Prêt-à-porter
: Alle bastelen

■ Ein Jahr vor dem Jahr 2000 will niemand mehr retro sein. Plötzlich schneidern alle schräg

Die Schau von Comme des Garçons war diesmal eine arg unterkühlte Angelegenheit, selbst an den Maßstäben von Rei Kawakubo gemessen. Gleichzeitig war es eine Art Chef d'÷uvre ihrer Forschung in Sachen Dekonstruktion „oder wie sagt ihr Deutschen: Bastelen?“ (Margiela 1991 im SZ Magazin). Die Kleider waren teils mit der Innen-, teils mit der Außenseite übereinandergelegt. Die eine Seite etwa ein Trenchcoat mit Schulterriegeln und Kellerfalte im Rücken, die andere Seite zeigte das Futter – ein Innenmantel aus unterschiedlich festen, kratzigen Stoffen, wie man sie zur Verstärkung verwendet und ungefärbtem Nesselstoff. Jede Phase der Verarbeitung war sichtbar.

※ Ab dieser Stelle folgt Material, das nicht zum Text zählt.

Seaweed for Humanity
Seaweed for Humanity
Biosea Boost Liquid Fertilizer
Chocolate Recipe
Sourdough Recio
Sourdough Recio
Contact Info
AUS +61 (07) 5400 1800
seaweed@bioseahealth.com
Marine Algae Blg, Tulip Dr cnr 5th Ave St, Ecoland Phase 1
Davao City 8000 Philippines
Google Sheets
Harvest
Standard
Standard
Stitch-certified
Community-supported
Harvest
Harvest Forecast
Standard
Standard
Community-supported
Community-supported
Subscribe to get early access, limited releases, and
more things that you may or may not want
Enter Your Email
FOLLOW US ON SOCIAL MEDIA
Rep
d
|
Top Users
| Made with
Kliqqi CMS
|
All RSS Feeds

Was auf den ersten Blick aussah wie übereinandergezogene Schichten, entpuppte sich im Showroom als fest vernäht. Im Gegensatz zu früheren Kollektionen hat man als Träger nicht die Möglichkeit, die Sachen selbst zu variieren oder – bastelnd – zu benutzen. Das machte die Sache ähnlich fragwürdig wie Margielas Kollektion vor einem Jahr, wo Teile eines Kleidungsstücks auf einer Schneiderpuppenkorsage befestigt waren. Ein Designer kann mit seinen Ideen genauso auftrumpfend dominieren wie andere mit ihrem Markenzeichen.

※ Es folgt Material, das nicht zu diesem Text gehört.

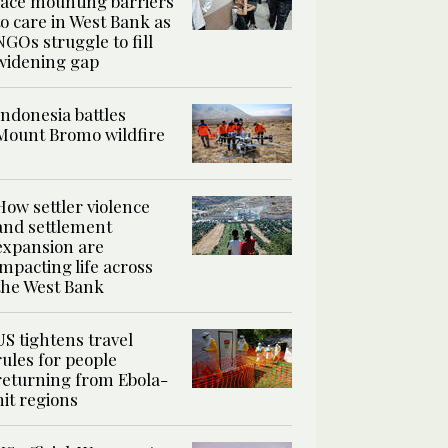
face mounting barriers
to care in West Bank as
NGOs struggle to fill
widening gap
Indonesia battles
Mount Bromo wildfire
How settler violence
and settlement
expansion are
impacting life across
the West Bank
US tightens travel
rules for people
returning from Ebola-
hit regions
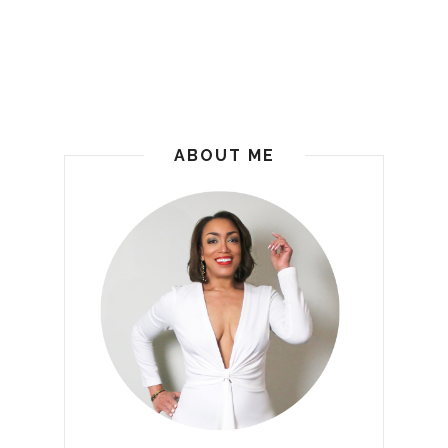
ABOUT ME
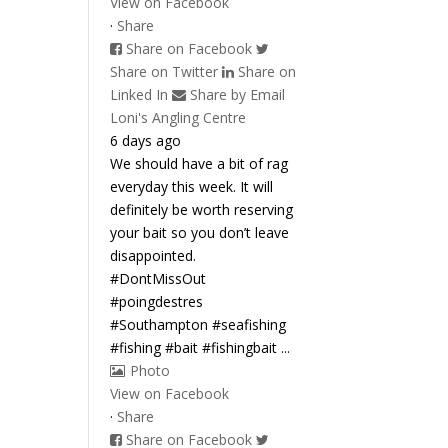
View on Facebook
·
Share
Share on Facebook
Share on Twitter
Share on
Linked In
Share by Email
Loni's Angling Centre
6 days ago
We should have a bit of rag
everyday this week. It will
definitely be worth reserving
your bait so you don’t leave
disappointed.
#DontMissOut
#poingdestres
#Southampton #seafishing
#fishing #bait #fishingbait
...
Photo
View on Facebook
·
Share
Share on Facebook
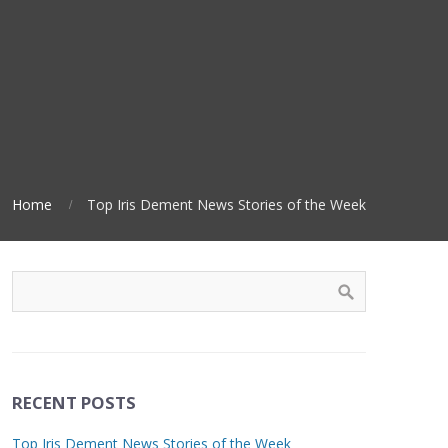
Home
Top Iris Dement News Stories of the Week
RECENT POSTS
Top Iris Dement News Stories of the Week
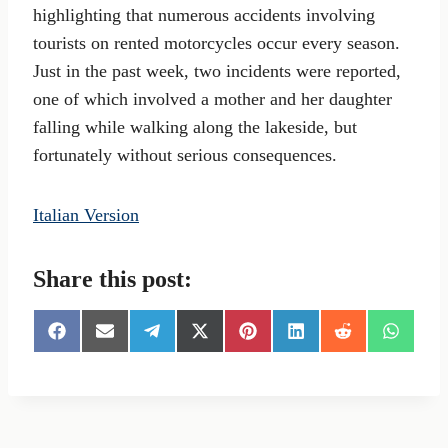
highlighting that numerous accidents involving
tourists on rented motorcycles occur every season.
Just in the past week, two incidents were reported,
one of which involved a mother and her daughter
falling while walking along the lakeside, but
fortunately without serious consequences.
Italian Version
Share this post:
S
S
S
S
S
S
S
S
h
h
h
h
h
h
h
h
a
a
a
a
a
a
a
a
r
r
r
r
r
r
r
r
e
e
e
e
e
e
e
e
o
o
o
o
o
o
o
o
n
n
n
n
n
n
n
n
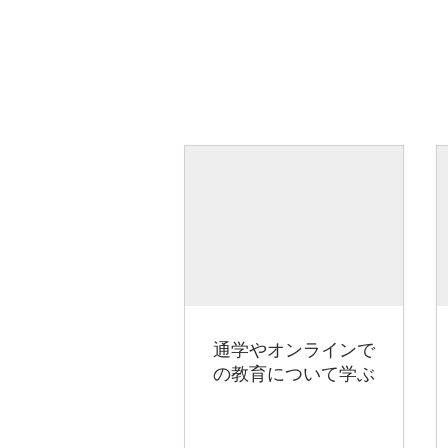
通学やオンラインで
の教育について学ぶ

„Manchmal denke ich, ich habe überhaupt keinen Einfluß“, erklärte Rei Kawakubo vor einem Jahr in „Women's Wear Daily“, als die Siebziger Retromode noch in vollem Gange war. In diesem Jahr zeigt sich, daß sie der wichtigste Einfluß überhaupt ist, neben Yamamoto und Miyake. Ein Jahr vor 2000 will niemand mehr retro sein. Plötzlich schneiden alle schräg, setzen um, konstruieren neu. Ohne die Pionierarbeit, die japanische Designer in den letzten 20 Jahren geleistet haben, gäbe es diese neue „moderne“ Mode nicht. Kaum einer, der sich nicht bei ihnen bedient. Martine Sitbon etwa zeigte capeartige Mäntel, die um die Schultern so eng waren, daß die Arme fest an den Körper gepreßt wurden – eine zehn Jahre alte Idee von Kawakubo. Bei Sitbon allerdings wirkte es wie angeklebte Dekoration, vor allem, weil die meisten ihrer Kleider trotz verfremdender Details unnachgiebig funktional waren.

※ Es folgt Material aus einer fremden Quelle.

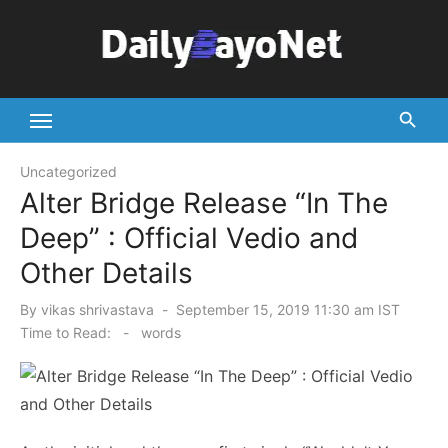
Skip
to
content
Tech News Hub
Uncategorized
Alter Bridge Release “In The
Deep” : Official Vedio and
Other Details
Posted
By
vikas shrivastava
September 15, 2019 11:30 am IST
on
Time to Read:
-
words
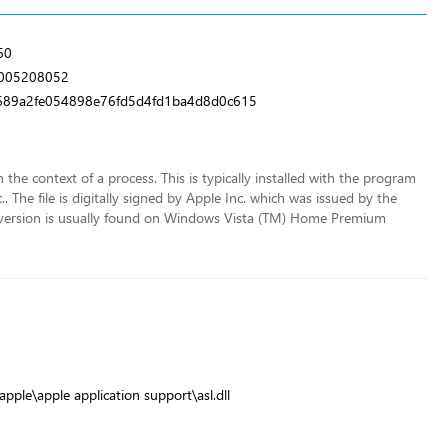
60
b005208052
89a2fe054898e76fd5d4fd1ba4d8d0c615
in the context of a process. This is typically installed with the program
 The file is digitally signed by Apple Inc. which was issued by the
lar version is usually found on Windows Vista (TM) Home Premium
pple\apple application support\asl.dll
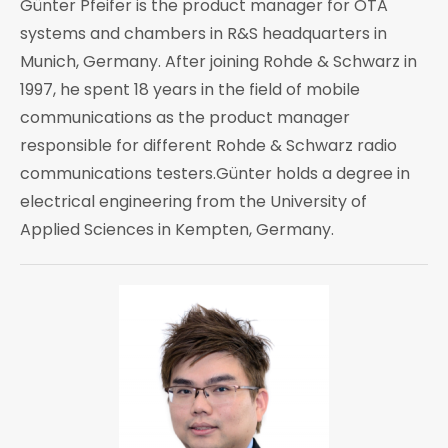
Günter Pfeifer is the product manager for OTA
systems and chambers in R&S headquarters in
Munich, Germany. After joining Rohde & Schwarz in
1997, he spent 18 years in the field of mobile
communications as the product manager
responsible for different Rohde & Schwarz radio
communications testers.Günter holds a degree in
electrical engineering from the University of
Applied Sciences in Kempten, Germany.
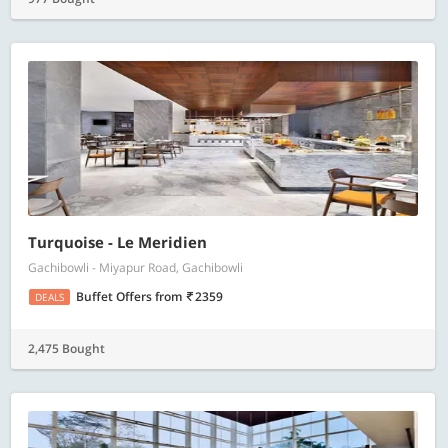
Turquoise - Le Meridien
Gachibowli - Miyapur Road, Gachibowli
Buffet Offers
from
2359
DEALS
2,475 Bought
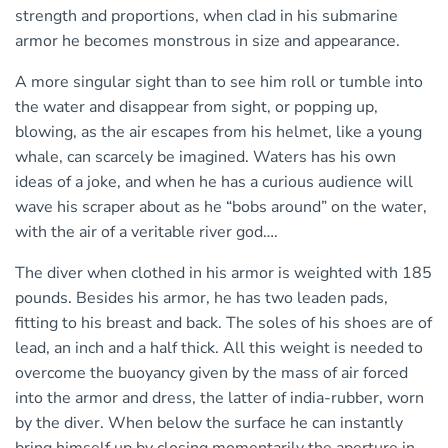
strength and proportions, when clad in his submarine
armor he becomes monstrous in size and appearance.
A more singular sight than to see him roll or tumble into
the water and disappear from sight, or popping up,
blowing, as the air escapes from his helmet, like a young
whale, can scarcely be imagined. Waters has his own
ideas of a joke, and when he has a curious audience will
wave his scraper about as he “bobs around” on the water,
with the air of a veritable river god….
The diver when clothed in his armor is weighted with 185
pounds. Besides his armor, he has two leaden pads,
fitting to his breast and back. The soles of his shoes are of
lead, an inch and a half thick. All this weight is needed to
overcome the buoyancy given by the mass of air forced
into the armor and dress, the latter of india-rubber, worn
by the diver. When below the surface he can instantly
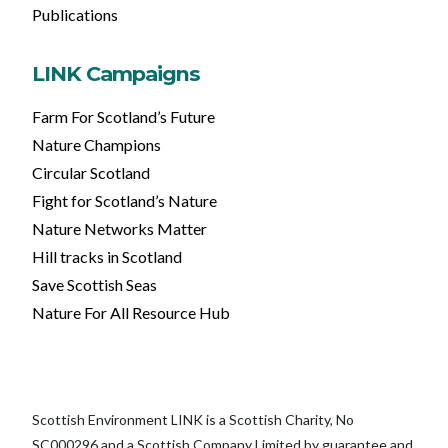
Publications
LINK Campaigns
Farm For Scotland’s Future
Nature Champions
Circular Scotland
Fight for Scotland’s Nature
Nature Networks Matter
Hill tracks in Scotland
Save Scottish Seas
Nature For All Resource Hub
Scottish Environment LINK is a Scottish Charity, No
SC000296 and a Scottish Company Limited by guarantee and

André Walker bat zu seinem Defilee in die Pariser Hauptzentrale der Kommunistischen Partei. Sie wurde in den fünfziger Jahren von Oscar Niemeyer gebaut, dem Architekten von Brasilia. Von außen hat der Bau die Form eines sanft geschwungenen S; innen nehmen Wände aus unverputzem Beton diese Form auf. Der Raum, in dem das Defilee stattfand war rund, Wände und Decke bildeten eine Kuppel. Die langen Tische waren in einem Halbrund angeordnet, die Stühle sehr bequem mit braunem Leder gepolstert, aber ungewöhnlich niedrig. Stand man vorn, sah man fast nur die Köpfe der Sitzenden. Bitte nicken!

Inspiriert von dieser Architektur hatte Walker seine Kleider mit s-förmigen Taschen geschmückt. Knielange Hosen waren an der Seite bis zur Hüfte offen, so daß die befreiten Stoffbahnen hinten wie Frackschwänze zusammenfielen.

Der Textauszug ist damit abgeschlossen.